── ARTICLE ──

The key to our eventual versioning decision was a flexible versioning scheme, that would allow us to push breaking changes at no detriment to our API consumers that ticked the boxes for both development convenience, reliability and familiarity.

  • Full backwards compatibility
  • Version is required in every request
  • Clear version progression with changelog
  • Easy to get up running and make API requests and test
  • Ability to deploy breaking changes without impacting API users

First decision: version in URL vs HTTP request header

Option 1: Version in URL Option 2: Version in HTTP request header 'Accept'

Used By

  • Steam, Stripe, Twitter, Facebook, Instagram, Google, Amazon

Pros

  • Convenient
  • Familiar
  • Explicit
  • Copy & paste code snippets for prototyping

Cons

  • Semantically incorrect as URL should represent the entity
  • Doesn't handle minor versions well
  • Get parameters suck

Used By

  • Twitch, Stripe (they offer both)

Pros

  • Consistent with HTTP spec which does provide a way to specify the version with Accept Header
  • Very explicit (forces devs to pay attention to it)

Cons

  • Added friction by adding headers
  • Cannot copy and paste a URL when developers are prototyping (again, convenience) without adding headers
  • Hard to rapidly test and get up and running

Our choice: version in URL

We value developers more than anything, so we wanted the version to be easy to see and test by simply copying and pasting a URL into your web browser. We opted against requiring a version header, because this approach forces API developers to write code or use a tool to get up and running.

───

▸ WHAT YOU NEED TO DO
[1] Answer these questions from the API versioning passage:
(a) Which companies are listed as using the version in the HTTP request header?
(b) Where did the team decide to put the version?
(c) Why did the team decide against requiring a version header?
[2] Duplicate the API versioning passage from "The key to our" to "reliability and familiarity.".
[3] Go on with the API versioning passage after its final sentence.

── GIVEN INFORMATION ──

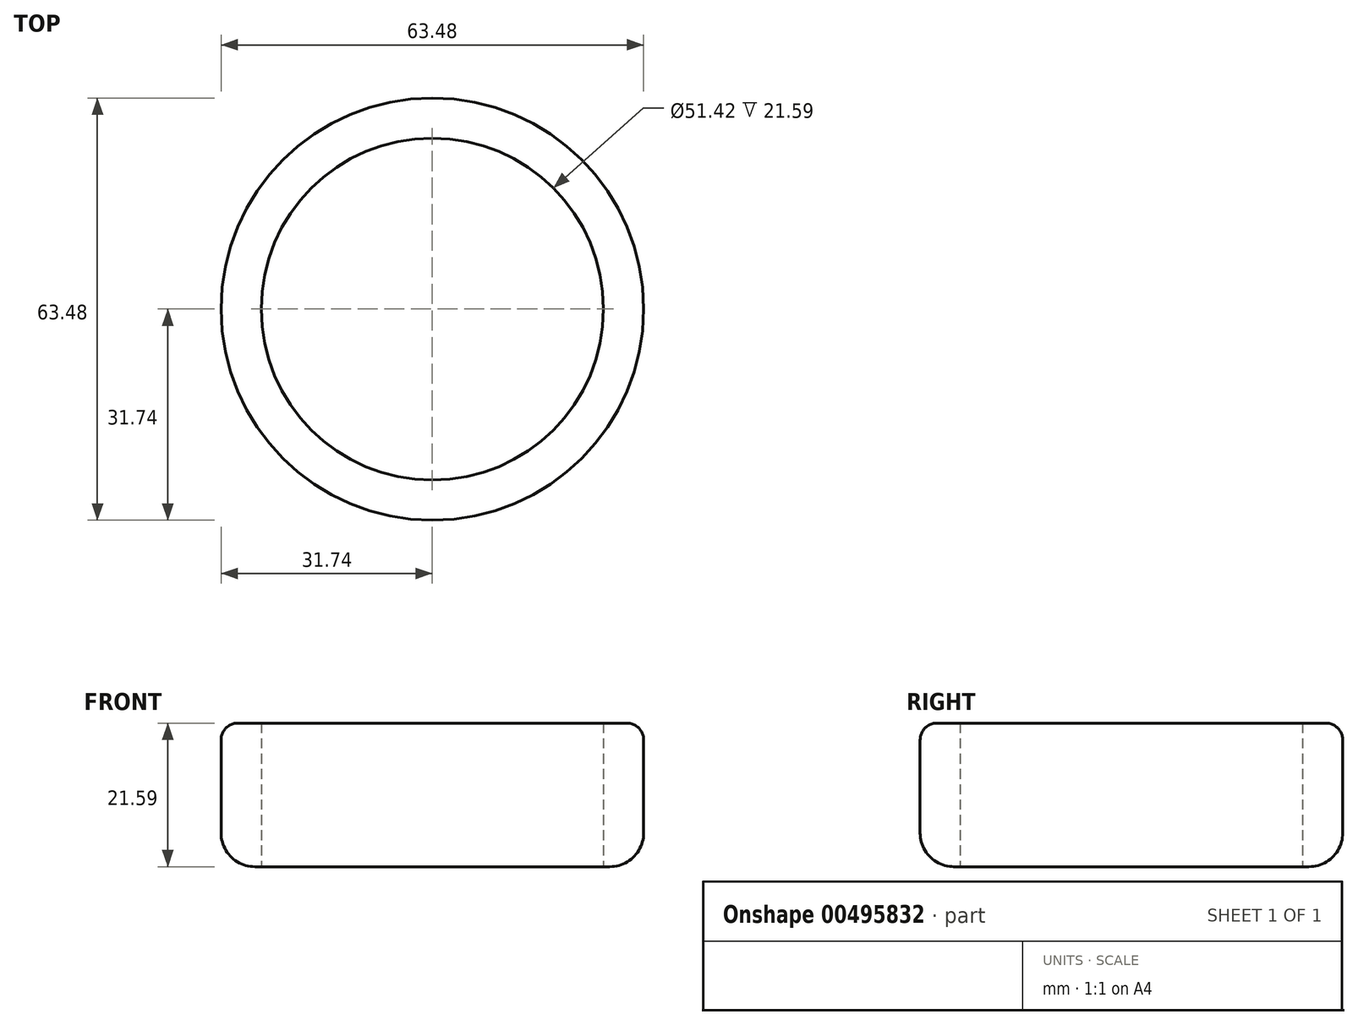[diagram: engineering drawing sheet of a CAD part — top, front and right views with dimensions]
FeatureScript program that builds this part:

───
── GIVEN INFORMATION ──

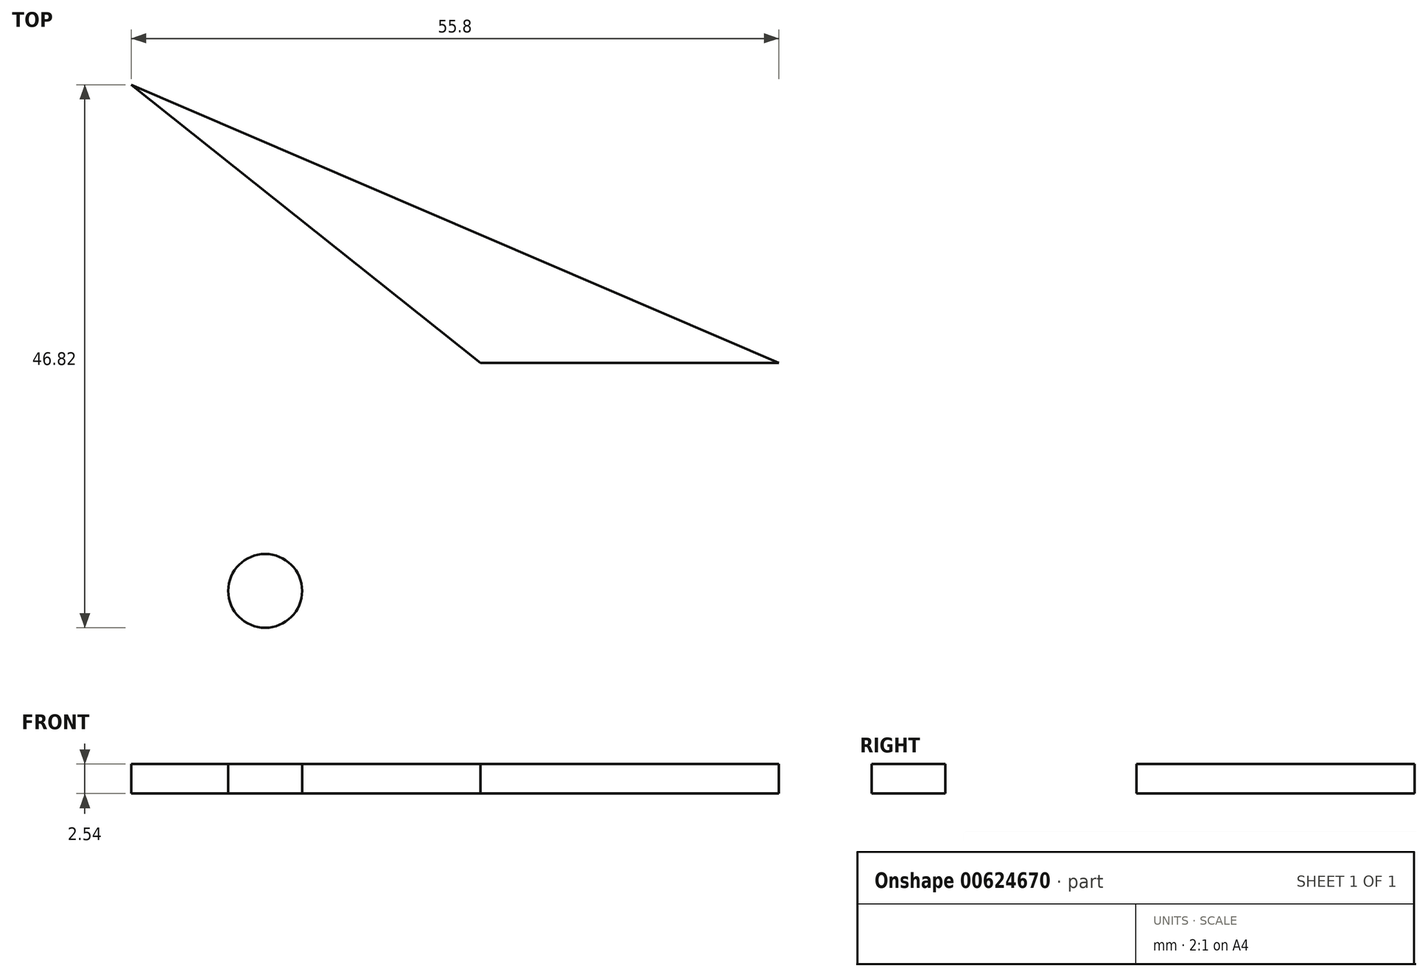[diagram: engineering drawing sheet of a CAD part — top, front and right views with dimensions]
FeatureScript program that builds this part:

───

▸ EXPECTED RESPONSES
[1]
(a) Twitch and Stripe, which offers both options.
(b) In the URL.
(c) It forces API developers to write code or use a tool to get up and running.

[2]
The key to our eventual versioning decision was a flexible versioning scheme, that would allow us to push breaking changes at no detriment to our API consumers that ticked the boxes for both development convenience, reliability and familiarity.

[3]
Second decision: version format

Option 1: v1, v2, v3

Option 2: MAJOR.MINOR.PATCH

Option 3: YYYY-MM-DD

Option 4: YYYYr{0-9}

Used By

  • Steam, Facebook, Instagram, Amazon, Twitch

Pros

  • Very explicit
  • Show a major change has occurred

Cons

  • Does not show minor changes
  • Hard to follow

Used By

  • Twitter, Salesforce, Google

Pros

  • Industry standard, familiar to devs
  • Covers breaking and non-breaking changes

Cons

  • Too many updates for minor changes

Used By

  • Stripe, Microsoft Azure

Pros

  • Very explicit
  • Shows date changes made
  • Pick the date closest to your development date and know you are compatible

Cons

  • Does not show minor changes
  • Hard to follow at a glance

Used By

  • Unity, Stripe

Pros

  • Very explicit
  • Shows changes made in each year

Cons

  • Does not show minor changes

Our choice: YYYYr{0-9}

We wanted a version format that clearly shows when a change was made, how many changes have been made and only increments when a breaking change is deployed. We felt that including the year solved the first requirement and provides amazing clarity, and including a release number solves the final two requirements, and allows developers to know how many versions they are behind.

Example: 2018r1

YYYY - The year of the version
r - Always hard-coded as 'r', signifying the release number
0-9 - The release number which is incremented per release, relative to the year. Whenever the year is changed, the release number begins at 1.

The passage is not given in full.